__Given information__.

※ ※ ※

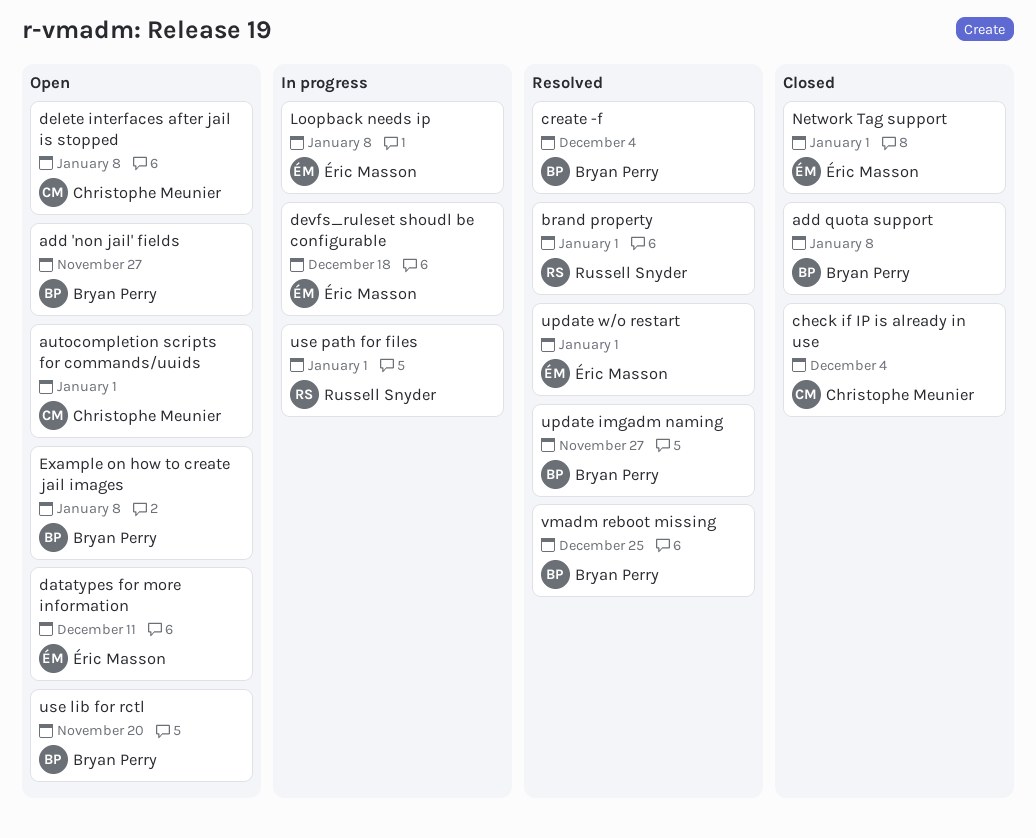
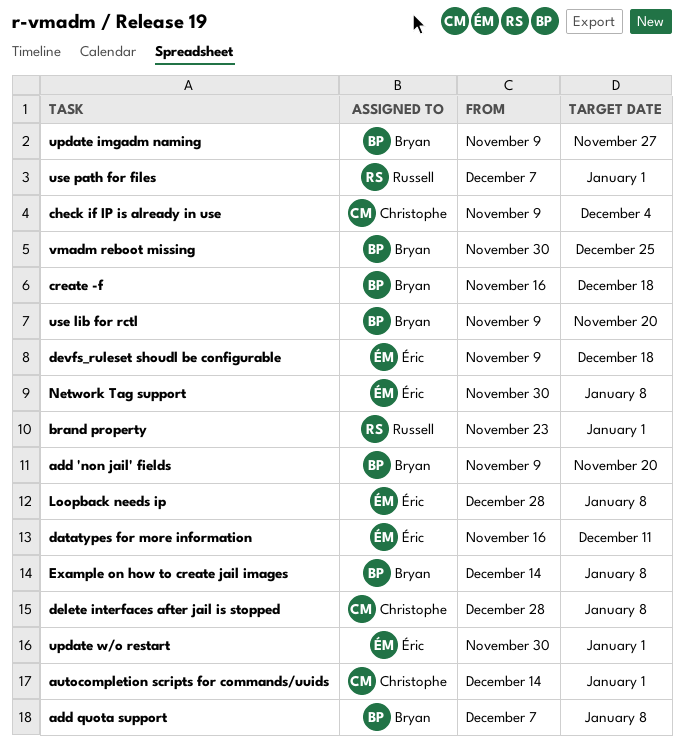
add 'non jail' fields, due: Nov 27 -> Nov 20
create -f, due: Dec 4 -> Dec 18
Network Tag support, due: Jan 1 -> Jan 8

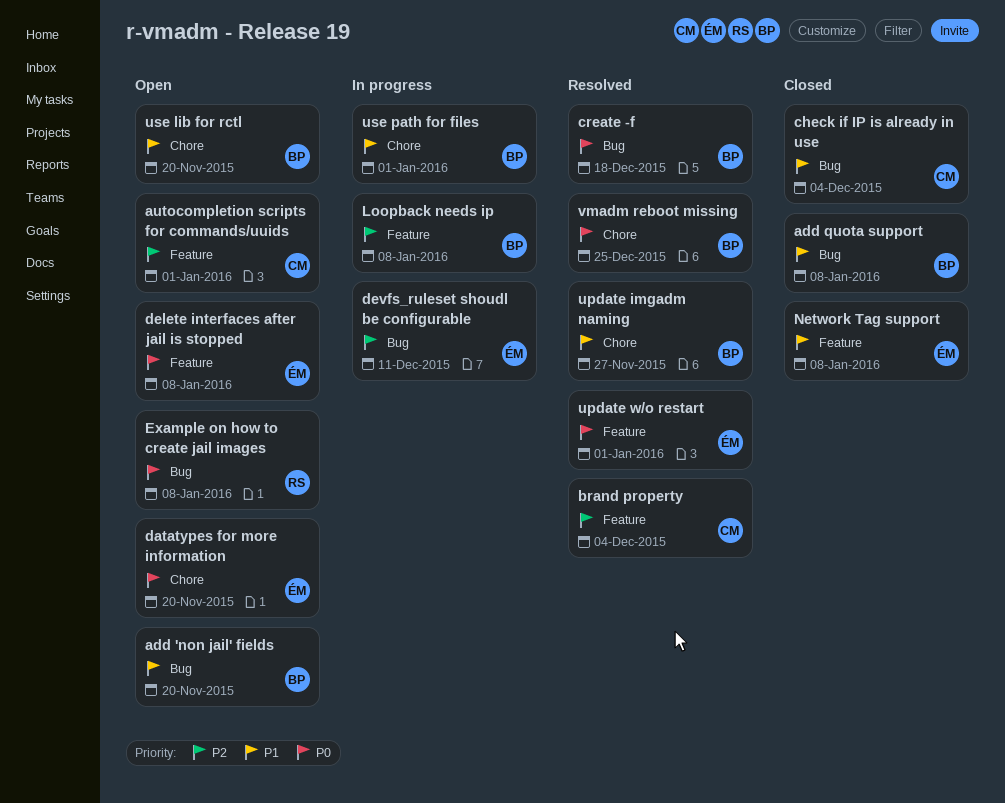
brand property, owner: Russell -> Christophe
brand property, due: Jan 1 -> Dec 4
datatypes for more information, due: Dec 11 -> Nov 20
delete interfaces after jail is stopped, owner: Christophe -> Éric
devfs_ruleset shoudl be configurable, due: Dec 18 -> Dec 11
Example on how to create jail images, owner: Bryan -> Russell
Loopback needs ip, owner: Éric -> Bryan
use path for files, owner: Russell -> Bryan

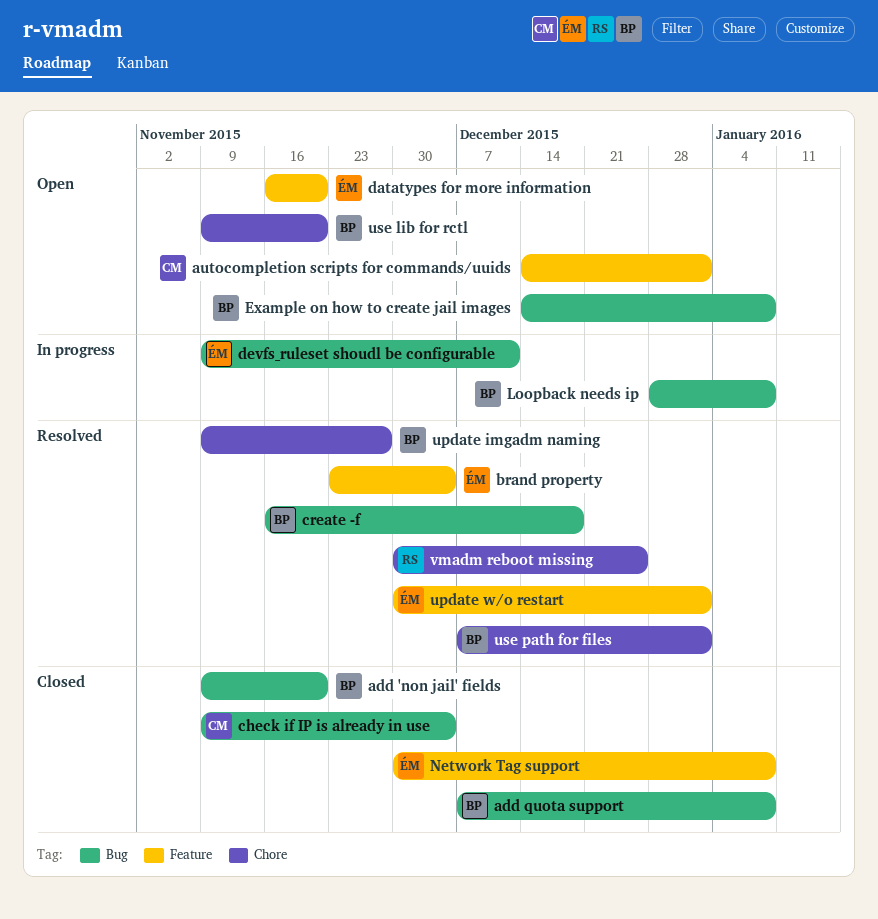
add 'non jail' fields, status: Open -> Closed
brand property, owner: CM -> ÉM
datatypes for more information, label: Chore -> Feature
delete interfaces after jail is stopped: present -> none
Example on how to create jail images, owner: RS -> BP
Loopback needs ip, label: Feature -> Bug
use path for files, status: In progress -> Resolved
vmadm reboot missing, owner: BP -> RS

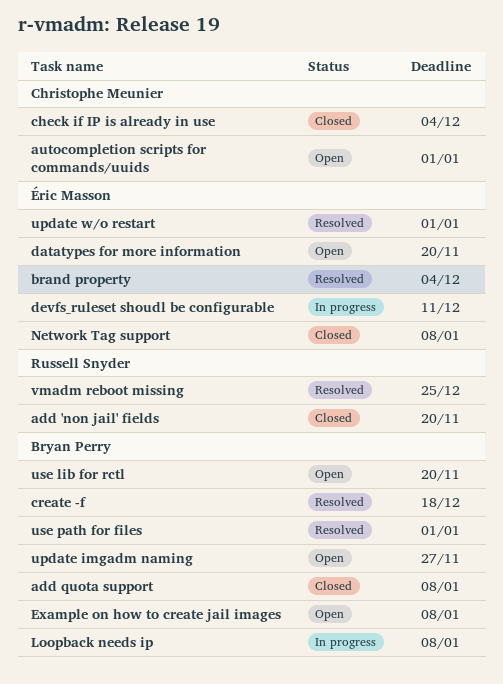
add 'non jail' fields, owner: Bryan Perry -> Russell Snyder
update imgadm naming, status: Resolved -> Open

※ ※ ※

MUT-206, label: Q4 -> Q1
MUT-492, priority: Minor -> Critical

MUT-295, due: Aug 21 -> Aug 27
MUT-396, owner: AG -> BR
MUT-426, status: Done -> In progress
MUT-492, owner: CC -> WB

※ ※ ※

__What you should do__. Your task is to find each line in the entries that contains the string "Loopback" and copy it.

__Answer for the task__.
Loopback needs ip, owner: Éric -> Bryan
Loopback needs ip, label: Feature -> Bug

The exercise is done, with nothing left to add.